Cette extrême confiance en monsieur d'Alembert pourait bien d'ailleurs justifier un peu mon absense. Vous voyez si je vous ouvre mon cœur. Je suis extrêmement content de ma nièce, elle a agi pour mes intérêts avec une chaleur et une prudence qui me la rendent encor plus chère. Je souhaitte qu'elle réussisse pour elle comme pour moy, et en attendant je reste à Potsdam en philosofe, je presse la nouvelle édition du siècle de Louis 14, je mène une vie conforme à mon état d'homme de lettres, et convenable à ma mauvaise santé sans me mêler le moins du monde du métier de courtisan, n'ayant pas plus de devoirs à remplir que dans la rue Traversiere, et n'ayant si je meurs icy, aucun de billet de confession à présenter. Jamais ma vie n'a été plus douce et plus tranquile. Pour la rendre telle à Paris il faudrait renoncer entièrement aux belles lettres, car tant que je me mêleray d'imprimer j'auray les sots, les dévots, les auteurs à craindre; il y a tant d'épines, tant de dégoûts, d'humiliations, de chagrins attachez à ce misérable métier qu'à tout prendre il vaut mieux vivre tout doucement avec un roy. Mon cher ange si je vivais à Paris je voudrais n'y faire autre chose que donner à souper. Je feray certainement un voiage pour vous, ce ne sera pas pour l'évêque de Mirepoix, mais il faut attendre que L'édition du siècle soit achevée. Vous n'avez qu'une petite partie des changements. J'en fais tous les jours. Je ne veux revoir ma patrie qu'après avoir érigé un petit monument à sa gloire. J'espère qu'à la longue les honnêtes gens m'en sauront quelque gré. On poura dire, c'était dommage de tant honnir un homme qui n'a travaillé que pour l'honneur de son pays, et puis quand quelque bonne âme aura dit cela, que m'en reviendra t'il?

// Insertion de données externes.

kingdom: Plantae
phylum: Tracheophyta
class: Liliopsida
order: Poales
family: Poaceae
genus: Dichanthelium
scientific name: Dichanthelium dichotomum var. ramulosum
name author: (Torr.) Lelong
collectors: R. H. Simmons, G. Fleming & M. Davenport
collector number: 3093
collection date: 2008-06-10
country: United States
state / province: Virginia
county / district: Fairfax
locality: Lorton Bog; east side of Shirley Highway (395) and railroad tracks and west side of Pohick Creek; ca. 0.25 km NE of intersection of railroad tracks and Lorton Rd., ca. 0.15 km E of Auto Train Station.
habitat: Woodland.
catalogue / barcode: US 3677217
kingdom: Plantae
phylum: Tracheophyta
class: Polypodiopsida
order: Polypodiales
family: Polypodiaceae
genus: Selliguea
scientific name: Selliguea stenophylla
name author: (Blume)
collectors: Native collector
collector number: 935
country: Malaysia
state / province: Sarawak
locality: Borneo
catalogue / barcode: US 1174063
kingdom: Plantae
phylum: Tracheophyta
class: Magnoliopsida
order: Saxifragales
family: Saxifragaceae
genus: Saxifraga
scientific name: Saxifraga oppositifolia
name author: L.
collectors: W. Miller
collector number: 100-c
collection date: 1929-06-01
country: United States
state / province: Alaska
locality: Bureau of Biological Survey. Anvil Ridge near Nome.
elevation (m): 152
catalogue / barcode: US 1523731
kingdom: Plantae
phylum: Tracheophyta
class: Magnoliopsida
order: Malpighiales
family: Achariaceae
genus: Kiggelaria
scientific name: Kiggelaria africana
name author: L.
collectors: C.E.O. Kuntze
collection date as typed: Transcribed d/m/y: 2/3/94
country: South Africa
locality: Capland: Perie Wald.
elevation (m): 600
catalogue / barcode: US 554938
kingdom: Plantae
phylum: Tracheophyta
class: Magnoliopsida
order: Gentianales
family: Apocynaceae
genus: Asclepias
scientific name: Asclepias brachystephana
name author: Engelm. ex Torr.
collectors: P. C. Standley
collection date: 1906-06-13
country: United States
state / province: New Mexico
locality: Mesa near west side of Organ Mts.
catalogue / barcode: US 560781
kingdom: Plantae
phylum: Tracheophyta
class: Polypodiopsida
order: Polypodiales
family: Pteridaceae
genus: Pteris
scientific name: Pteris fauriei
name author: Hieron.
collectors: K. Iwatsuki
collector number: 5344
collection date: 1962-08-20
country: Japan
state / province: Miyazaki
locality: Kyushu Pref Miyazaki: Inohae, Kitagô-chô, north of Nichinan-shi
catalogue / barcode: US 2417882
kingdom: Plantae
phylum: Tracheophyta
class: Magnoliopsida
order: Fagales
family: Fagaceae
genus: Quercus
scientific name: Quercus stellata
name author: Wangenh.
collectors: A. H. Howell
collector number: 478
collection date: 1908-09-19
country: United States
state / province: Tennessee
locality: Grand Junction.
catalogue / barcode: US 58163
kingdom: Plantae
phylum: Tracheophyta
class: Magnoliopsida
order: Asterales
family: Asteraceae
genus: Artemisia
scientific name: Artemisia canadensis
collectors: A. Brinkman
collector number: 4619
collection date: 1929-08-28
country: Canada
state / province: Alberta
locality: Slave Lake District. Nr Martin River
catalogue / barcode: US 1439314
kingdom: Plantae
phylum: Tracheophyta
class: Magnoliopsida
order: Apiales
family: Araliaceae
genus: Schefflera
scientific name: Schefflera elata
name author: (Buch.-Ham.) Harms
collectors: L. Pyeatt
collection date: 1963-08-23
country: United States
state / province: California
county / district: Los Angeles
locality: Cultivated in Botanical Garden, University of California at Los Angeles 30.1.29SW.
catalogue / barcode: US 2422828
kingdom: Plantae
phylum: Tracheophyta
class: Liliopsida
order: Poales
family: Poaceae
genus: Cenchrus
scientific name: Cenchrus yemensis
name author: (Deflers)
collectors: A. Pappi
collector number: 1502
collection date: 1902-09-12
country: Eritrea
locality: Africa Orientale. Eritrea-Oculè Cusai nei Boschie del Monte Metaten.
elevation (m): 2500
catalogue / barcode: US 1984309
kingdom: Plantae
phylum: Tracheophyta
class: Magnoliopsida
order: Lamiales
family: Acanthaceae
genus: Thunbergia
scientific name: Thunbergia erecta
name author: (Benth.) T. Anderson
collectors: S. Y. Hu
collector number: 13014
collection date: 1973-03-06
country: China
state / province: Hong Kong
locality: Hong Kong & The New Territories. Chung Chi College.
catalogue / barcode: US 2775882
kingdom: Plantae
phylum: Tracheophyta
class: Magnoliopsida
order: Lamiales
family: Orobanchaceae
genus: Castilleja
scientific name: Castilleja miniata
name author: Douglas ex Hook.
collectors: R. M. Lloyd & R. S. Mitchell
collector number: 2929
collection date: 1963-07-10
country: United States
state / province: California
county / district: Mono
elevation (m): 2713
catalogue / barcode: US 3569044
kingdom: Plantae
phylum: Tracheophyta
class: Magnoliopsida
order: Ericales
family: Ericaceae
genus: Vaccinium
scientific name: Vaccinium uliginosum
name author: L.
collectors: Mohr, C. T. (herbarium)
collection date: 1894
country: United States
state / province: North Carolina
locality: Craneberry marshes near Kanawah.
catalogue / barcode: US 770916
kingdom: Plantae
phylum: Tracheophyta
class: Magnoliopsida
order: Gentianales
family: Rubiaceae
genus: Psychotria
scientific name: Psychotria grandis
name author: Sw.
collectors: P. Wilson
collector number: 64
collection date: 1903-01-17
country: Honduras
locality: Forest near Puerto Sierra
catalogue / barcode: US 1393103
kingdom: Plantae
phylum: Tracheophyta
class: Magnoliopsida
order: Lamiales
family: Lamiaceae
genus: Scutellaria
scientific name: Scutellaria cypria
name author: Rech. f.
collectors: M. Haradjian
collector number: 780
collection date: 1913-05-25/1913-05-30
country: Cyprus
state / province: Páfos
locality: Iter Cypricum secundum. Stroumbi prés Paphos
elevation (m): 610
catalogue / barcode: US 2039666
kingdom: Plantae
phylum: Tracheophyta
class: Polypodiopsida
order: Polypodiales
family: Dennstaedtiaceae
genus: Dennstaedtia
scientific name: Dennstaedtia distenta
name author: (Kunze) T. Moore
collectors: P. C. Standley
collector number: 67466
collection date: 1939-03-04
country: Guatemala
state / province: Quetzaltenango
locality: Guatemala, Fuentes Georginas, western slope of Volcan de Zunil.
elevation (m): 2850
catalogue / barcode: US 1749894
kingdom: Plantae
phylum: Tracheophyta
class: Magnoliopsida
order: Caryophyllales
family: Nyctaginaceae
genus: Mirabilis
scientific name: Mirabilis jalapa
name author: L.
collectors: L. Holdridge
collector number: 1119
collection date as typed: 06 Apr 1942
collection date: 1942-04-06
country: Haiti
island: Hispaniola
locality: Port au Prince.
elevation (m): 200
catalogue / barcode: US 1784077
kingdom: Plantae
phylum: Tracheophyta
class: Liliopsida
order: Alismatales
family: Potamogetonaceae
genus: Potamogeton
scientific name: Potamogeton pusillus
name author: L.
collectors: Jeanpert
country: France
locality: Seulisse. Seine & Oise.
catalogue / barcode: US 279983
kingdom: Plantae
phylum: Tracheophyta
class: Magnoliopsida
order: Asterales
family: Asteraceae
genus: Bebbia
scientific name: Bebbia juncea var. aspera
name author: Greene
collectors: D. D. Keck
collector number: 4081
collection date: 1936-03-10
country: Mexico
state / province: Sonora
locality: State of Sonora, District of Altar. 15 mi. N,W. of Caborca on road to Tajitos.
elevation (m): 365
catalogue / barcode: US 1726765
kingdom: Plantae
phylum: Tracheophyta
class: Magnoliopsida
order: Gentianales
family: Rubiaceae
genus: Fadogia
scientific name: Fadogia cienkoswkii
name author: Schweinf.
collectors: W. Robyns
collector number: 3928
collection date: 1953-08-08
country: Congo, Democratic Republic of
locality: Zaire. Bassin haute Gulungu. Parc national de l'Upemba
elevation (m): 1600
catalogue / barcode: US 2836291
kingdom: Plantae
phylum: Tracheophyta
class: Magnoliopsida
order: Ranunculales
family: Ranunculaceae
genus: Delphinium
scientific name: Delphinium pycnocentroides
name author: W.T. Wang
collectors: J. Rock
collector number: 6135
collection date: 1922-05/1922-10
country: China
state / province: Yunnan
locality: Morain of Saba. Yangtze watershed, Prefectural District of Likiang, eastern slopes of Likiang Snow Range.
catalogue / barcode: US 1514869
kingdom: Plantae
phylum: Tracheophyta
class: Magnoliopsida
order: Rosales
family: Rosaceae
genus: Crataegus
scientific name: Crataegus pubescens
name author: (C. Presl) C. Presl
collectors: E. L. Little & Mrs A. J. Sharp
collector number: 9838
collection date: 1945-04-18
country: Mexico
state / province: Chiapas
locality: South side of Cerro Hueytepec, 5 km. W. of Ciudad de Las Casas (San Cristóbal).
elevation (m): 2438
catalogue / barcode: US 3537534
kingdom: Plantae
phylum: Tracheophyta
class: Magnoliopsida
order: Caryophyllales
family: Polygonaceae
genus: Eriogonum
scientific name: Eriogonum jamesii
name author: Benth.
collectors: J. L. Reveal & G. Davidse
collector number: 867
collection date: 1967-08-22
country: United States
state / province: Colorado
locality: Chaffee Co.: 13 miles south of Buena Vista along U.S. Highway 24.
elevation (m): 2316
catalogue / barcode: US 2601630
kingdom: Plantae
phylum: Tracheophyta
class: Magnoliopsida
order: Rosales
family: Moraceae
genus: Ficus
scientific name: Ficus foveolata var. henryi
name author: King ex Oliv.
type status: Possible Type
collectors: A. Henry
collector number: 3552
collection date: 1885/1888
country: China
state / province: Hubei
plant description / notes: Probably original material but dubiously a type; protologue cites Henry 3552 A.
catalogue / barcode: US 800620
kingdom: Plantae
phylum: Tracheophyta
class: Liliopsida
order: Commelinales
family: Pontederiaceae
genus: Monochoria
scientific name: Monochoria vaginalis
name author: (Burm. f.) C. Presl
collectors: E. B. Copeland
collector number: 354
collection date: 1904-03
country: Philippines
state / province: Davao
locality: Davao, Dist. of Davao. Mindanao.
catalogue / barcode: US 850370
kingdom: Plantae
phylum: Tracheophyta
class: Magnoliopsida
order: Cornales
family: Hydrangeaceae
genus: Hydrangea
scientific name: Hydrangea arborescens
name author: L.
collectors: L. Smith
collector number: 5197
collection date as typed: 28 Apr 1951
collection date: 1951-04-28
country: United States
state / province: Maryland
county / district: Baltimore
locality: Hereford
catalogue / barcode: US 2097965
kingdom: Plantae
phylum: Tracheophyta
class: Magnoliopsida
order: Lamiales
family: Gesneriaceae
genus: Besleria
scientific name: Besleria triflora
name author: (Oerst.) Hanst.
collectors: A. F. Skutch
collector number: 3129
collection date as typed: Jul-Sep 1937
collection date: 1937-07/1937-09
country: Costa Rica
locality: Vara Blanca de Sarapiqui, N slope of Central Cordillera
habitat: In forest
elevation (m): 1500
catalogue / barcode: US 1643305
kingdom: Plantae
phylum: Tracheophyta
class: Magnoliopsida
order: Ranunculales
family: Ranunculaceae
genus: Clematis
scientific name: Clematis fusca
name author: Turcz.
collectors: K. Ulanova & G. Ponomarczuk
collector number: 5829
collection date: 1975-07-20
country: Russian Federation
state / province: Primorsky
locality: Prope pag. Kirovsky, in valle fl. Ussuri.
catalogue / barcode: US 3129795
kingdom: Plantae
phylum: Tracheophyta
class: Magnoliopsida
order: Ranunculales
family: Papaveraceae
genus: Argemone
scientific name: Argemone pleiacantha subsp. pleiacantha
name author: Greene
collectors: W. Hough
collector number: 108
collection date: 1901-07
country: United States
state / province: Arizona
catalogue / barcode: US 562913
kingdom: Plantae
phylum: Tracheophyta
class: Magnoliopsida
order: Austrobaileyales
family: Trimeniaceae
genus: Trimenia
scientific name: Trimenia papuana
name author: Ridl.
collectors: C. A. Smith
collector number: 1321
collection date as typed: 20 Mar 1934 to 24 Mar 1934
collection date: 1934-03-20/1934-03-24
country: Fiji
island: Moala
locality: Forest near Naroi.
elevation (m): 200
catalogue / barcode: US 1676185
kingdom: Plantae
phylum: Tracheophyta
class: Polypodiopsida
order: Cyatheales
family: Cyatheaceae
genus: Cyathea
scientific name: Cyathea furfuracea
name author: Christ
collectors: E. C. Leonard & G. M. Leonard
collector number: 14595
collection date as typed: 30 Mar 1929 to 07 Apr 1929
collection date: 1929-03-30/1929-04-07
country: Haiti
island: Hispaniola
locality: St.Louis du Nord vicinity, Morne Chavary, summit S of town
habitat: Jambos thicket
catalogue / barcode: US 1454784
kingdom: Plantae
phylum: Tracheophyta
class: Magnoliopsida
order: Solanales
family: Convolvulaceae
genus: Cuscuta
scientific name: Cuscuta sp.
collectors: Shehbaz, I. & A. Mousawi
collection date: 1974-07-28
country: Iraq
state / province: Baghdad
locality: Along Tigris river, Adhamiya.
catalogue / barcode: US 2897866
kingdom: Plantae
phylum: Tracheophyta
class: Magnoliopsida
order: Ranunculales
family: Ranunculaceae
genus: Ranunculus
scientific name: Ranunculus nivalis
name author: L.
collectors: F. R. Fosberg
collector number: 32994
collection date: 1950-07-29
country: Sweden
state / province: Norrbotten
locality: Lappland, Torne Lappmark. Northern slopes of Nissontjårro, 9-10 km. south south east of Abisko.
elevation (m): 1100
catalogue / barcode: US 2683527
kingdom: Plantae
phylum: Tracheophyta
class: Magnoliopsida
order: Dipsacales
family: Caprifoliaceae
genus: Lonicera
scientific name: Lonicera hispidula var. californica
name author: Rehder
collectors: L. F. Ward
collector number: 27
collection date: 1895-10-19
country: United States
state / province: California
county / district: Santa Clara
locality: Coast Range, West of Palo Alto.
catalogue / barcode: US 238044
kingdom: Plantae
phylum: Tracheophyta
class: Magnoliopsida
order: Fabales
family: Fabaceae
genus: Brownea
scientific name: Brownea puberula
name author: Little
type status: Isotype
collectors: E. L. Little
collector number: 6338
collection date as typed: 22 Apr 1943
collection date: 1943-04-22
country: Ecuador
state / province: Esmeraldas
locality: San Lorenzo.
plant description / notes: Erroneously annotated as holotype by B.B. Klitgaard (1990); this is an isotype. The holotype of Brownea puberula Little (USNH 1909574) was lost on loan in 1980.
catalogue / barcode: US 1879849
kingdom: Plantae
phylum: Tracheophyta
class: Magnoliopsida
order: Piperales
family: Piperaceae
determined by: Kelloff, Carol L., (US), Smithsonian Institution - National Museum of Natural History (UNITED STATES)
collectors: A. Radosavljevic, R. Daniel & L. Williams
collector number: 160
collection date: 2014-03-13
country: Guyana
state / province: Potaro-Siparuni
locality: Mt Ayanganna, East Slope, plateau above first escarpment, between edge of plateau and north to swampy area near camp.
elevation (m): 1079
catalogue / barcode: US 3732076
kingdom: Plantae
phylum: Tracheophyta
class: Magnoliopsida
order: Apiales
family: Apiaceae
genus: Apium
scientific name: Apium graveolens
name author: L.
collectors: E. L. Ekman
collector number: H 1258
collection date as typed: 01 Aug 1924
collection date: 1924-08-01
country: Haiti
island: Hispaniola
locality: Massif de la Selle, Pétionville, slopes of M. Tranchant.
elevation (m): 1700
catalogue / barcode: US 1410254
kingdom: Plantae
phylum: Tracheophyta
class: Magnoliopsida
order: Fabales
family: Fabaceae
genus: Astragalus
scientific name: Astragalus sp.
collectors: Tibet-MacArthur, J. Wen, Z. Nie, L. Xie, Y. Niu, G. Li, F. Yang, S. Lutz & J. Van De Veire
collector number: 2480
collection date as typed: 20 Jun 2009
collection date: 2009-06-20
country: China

Mon cher ange vous me tiendrez lieu, vous et votre aimable société, de toutte une nation honnêtement ingratte. Vivre avec vous en bonne santé, ce serait le comble du bonheur. Ces deux biens là me manquent, et ce sont les seuls véritables. Les rois ne sont que des palliatifs. Mille tendres respects à tous les anges.
V.
D'Argens me persécute pour vous dire qu'il vous fait mille compliments. Il m'amuse baucoup icy.
Vous sentez bien mon cher et respectable ami qu'il y a quelques passages dans cette épître qui ne sont absolument que pour vous, et que le tout est bon à brûler.